__THINGS TO DO__
**A)** Answer these questions using the passage on Giovinazzi's 2016 season:
(i) Which team did Giovinazzi join for the 2016 season?
(ii) Who was the last driver to do 'the double' before Giovinazzi, and in what year?
(iii) By how many points did Gasly win the championship?
**B)** Print the part of the passage on Giovinazzi's 2016 season from "Giovinazzi took the" up to and including "by eight points.".

__DOCUMENT SEGMENT__
┌──

Giovinazzi joined the series with Prema Powerteam for the 2016 season alongside Red Bull Junior and 2014 Formula Renault 3.5 Series runner-up Pierre Gasly.

After a poor start by finishing outside the points and losing reverse grid pole in the first two rounds, Giovinazzi scored victories in both the feature and sprint races in Baku, becoming the first driver to do 'the double' since Davide Valsecchi in 2012.

Giovinazzi took pole position from his teammate Gasly at Spa, and won the Sprint Race after Gasly had won the feature race on Saturday. At Monza, he took pole position, but was disqualified from the session due to a technical infringement. Despite starting from the back of the grid, he won in the Feature Race after a mix up involving the safety car that worked in his favour.

Giovinazzi took the lead of the championship at Sepang by overtaking Sergey Sirotkin late on for his fifth win of the season. However, Pierre Gasly's victory in the Abu Dhabi feature race meant that Gasly led by twelve points into the final race. Giovinazzi finished the final race ahead of Gasly as Alex Lynn won the race, however, after making a poor start, he was unable to overturn the twelve-point gap, and Gasly won the championship by eight points.

└──

__RECORD EXCERPTS__

┌──

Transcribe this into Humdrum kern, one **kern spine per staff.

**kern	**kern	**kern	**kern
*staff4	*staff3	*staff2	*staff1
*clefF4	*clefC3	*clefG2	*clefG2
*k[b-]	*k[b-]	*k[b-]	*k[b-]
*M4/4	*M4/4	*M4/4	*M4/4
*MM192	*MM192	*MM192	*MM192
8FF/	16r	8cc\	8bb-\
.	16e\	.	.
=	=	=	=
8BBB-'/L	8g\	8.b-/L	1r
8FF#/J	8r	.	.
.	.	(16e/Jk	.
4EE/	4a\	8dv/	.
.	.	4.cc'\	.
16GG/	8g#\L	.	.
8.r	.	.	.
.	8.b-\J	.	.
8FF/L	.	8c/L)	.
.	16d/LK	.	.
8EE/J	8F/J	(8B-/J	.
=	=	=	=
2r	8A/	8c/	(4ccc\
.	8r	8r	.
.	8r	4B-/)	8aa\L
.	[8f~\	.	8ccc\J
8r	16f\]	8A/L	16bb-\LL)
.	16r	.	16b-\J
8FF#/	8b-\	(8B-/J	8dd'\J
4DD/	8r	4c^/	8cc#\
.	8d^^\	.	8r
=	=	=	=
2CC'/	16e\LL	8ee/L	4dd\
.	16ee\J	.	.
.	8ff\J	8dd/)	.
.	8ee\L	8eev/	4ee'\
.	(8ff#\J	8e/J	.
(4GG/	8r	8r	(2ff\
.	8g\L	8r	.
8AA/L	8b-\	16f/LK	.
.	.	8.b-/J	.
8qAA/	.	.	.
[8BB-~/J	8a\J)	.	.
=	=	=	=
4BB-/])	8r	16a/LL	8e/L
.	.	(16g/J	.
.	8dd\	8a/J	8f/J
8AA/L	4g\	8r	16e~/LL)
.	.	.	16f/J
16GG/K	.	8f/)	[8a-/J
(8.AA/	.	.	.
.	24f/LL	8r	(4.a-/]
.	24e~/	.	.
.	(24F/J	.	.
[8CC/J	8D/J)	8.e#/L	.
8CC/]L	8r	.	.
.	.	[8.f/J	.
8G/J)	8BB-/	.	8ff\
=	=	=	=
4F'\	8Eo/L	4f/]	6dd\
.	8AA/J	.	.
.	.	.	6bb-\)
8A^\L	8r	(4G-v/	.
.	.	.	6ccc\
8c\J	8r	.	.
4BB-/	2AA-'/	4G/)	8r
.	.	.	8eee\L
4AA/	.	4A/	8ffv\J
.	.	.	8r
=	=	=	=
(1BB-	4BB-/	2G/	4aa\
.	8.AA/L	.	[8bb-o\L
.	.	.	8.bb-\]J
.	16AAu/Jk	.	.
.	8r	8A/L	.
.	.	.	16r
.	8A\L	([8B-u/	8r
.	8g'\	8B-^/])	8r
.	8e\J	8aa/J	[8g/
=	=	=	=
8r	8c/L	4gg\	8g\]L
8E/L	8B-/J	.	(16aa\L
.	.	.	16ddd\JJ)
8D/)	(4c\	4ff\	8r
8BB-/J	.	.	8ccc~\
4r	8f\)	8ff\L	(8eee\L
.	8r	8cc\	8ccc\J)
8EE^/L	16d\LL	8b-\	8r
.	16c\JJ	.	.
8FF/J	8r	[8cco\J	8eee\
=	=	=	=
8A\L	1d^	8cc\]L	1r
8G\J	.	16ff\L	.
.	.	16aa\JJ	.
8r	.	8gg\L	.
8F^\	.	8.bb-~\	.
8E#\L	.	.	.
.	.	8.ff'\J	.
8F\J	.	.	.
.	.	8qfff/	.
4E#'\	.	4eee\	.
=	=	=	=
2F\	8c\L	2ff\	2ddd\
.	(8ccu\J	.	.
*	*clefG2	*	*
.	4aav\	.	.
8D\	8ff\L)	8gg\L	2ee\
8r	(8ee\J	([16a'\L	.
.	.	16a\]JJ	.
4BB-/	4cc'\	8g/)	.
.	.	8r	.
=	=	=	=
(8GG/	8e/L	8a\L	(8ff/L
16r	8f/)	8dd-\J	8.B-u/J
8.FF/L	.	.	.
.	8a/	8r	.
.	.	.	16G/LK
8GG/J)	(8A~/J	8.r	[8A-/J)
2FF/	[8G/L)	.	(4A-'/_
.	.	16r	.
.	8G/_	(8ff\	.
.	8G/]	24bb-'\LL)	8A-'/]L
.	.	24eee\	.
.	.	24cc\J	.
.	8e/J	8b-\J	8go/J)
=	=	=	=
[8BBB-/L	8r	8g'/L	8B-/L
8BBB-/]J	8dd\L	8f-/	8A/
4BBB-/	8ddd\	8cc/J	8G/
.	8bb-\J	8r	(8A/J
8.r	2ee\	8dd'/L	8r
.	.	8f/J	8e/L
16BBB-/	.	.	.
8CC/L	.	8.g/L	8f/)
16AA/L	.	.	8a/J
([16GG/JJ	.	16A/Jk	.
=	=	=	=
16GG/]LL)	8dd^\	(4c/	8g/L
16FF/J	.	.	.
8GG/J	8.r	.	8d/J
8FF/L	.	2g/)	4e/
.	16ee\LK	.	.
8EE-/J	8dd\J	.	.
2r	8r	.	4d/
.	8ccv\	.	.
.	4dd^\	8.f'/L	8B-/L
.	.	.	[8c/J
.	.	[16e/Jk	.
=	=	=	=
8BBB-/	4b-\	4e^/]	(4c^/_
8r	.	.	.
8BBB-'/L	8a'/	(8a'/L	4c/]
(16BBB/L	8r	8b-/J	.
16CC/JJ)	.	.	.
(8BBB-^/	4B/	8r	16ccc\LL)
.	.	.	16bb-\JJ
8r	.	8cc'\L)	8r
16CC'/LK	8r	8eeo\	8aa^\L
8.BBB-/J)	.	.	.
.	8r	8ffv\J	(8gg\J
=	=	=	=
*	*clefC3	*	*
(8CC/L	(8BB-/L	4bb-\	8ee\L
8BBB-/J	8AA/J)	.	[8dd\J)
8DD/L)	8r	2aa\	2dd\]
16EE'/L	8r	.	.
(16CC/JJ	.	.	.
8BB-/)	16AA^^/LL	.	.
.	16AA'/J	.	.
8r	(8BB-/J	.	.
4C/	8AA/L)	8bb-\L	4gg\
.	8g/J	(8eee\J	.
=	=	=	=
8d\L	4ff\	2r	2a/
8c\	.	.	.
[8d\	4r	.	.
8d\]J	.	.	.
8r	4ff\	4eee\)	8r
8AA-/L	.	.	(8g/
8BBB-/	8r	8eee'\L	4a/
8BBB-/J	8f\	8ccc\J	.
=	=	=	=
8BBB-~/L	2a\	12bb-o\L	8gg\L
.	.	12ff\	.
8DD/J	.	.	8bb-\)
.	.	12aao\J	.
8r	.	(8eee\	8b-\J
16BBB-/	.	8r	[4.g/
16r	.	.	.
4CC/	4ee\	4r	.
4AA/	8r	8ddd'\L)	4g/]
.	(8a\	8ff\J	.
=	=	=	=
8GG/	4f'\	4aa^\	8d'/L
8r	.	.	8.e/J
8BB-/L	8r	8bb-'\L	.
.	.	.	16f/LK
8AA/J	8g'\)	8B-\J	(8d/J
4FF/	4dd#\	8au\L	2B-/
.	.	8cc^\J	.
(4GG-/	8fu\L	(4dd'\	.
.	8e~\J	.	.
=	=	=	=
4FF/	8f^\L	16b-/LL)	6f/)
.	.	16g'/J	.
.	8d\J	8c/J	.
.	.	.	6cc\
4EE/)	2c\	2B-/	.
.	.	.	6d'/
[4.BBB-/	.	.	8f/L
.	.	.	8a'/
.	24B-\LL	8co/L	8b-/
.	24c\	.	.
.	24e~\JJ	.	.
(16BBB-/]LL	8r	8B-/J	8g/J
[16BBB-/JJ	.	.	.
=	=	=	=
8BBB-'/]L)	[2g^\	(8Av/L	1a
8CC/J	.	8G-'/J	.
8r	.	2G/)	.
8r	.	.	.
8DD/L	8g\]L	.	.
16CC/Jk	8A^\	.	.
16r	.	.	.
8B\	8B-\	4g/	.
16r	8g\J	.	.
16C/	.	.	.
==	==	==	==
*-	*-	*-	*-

└──

__SOLUTIONS TO EACH TASK__
**A)**
(i) Prema Powerteam
(ii) Davide Valsecchi, in 2012
(iii) Eight points

**B)**
Giovinazzi took the lead of the championship at Sepang by overtaking Sergey Sirotkin late on for his fifth win of the season. However, Pierre Gasly's victory in the Abu Dhabi feature race meant that Gasly led by twelve points into the final race. Giovinazzi finished the final race ahead of Gasly as Alex Lynn won the race, however, after making a poor start, he was unable to overturn the twelve-point gap, and Gasly won the championship by eight points.